- Instruções e requisitos -
Traduza para o inglês esta frase do texto sobre escritores goianos centenários: "Os nossos quatro centenários são José J. Veiga (2 de fevereiro), Eli Brasiliense (18 de abril), Bernardo Elis (15 de novembro) e Carmo Bernardes (2 de dezembro)."

- Trecho selecionado -
Moema C. S. Olival, Aidenor Aires, Miguel Joge, Prof. Rogério Santana e Luiz de Aquino - AGL, 22/10/2015 |
Ainda
de escritores centenários
De repente,
chegamos à última semana do décimo mês de 2015 e parece, sob a ótica política e
econômica, que o carnaval ainda não chegou – se levarmos a sério a máxima de
que o ano só começa após a quarta-feira de Cinzas. Mas o ano se acaba, sim,
para o cidadão comum, o que vive de salários e que deve prestações, luta para
quitar contas de água, luz, condomínio, impostos e comida – e não falei de
segurança e saúde.
Desde o ano
passado, venho me empenhando em homenagear – e nisso vai a intenção de
preservar suas memórias – quatro grandes escritores goianos que viram a luz no
ano 15 do século passado. Os nossos quatro centenários são José J. Veiga (2 de
fevereiro), Eli Brasiliense (18 de abril), Bernardo Elis (15 de novembro) e
Carmo Bernardes (2 de dezembro).
Bernardo Elis |
Conclamei o
governador Marconi Perillo a apoiar-nos nessa empreitada. Obviamente, a missão
é, pela natureza e pelo seccionamento da máquina estatal, da competência da
Cultura – mas os órgãos capazes não se animaram. A Academia Goiana de Letras
fez a sua parte ao acatar minha propositura e na última quinta-feira, 22 de
outubro, encerrou-se a programação, estendida desde o início do ano. A seu
tempo, o poeta Aidenor Aires proferiu palestra sobre Eli Brasiliense, que o
antecedeu na Cadeira; eu próprio falei de Carmo Bernardes, de quem sou sucessor
na Academia; José Fernandes discorreu brilhantemente sobre a obra de José J.

- Dados fornecidos -
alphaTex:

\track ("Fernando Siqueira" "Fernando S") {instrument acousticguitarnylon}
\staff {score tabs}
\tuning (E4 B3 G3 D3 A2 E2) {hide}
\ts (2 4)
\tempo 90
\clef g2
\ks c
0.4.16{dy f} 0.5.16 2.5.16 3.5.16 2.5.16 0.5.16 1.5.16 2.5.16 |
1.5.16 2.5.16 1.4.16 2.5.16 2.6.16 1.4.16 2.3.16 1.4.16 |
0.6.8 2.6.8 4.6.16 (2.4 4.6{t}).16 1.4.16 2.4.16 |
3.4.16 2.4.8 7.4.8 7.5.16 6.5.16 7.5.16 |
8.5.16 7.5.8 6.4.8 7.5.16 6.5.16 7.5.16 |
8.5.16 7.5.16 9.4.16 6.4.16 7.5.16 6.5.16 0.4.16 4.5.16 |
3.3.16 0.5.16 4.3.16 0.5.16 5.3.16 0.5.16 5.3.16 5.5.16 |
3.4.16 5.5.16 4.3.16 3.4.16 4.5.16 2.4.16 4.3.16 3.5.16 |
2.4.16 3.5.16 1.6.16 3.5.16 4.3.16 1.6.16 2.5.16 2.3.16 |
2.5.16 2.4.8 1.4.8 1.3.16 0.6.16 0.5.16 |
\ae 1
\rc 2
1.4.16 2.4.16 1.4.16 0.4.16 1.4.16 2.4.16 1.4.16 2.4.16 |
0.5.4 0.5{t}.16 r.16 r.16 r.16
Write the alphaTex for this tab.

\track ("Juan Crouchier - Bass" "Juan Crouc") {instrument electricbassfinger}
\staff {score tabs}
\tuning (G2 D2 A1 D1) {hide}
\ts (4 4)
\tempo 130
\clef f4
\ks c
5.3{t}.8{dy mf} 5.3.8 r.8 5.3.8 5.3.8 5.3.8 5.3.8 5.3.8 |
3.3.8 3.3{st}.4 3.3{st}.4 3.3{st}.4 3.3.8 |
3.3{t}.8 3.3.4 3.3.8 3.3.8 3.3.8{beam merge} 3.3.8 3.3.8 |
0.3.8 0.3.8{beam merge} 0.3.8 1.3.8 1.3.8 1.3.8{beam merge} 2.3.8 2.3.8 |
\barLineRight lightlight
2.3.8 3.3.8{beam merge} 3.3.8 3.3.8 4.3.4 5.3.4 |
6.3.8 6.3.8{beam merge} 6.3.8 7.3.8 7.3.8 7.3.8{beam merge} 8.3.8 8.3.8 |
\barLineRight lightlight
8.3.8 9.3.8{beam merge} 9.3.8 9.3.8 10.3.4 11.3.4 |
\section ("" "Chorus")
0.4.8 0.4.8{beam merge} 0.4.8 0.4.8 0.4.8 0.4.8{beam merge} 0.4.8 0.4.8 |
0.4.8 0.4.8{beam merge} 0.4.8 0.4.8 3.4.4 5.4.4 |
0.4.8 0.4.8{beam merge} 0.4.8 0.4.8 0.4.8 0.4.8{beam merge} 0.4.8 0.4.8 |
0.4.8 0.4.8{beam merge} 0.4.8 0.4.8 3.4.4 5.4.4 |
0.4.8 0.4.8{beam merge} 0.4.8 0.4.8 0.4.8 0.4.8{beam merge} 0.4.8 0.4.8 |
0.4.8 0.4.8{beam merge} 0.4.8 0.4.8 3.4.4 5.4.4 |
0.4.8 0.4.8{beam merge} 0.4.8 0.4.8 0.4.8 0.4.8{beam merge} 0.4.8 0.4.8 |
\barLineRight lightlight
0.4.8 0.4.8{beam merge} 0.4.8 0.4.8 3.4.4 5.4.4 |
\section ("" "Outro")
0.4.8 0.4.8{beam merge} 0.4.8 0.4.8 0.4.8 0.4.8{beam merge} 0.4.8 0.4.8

- Resposta da tarefa -
Our four centenarians are José J. Veiga (February 2), Eli Brasiliense (April 18), Bernardo Elis (November 15), and Carmo Bernardes (December 2).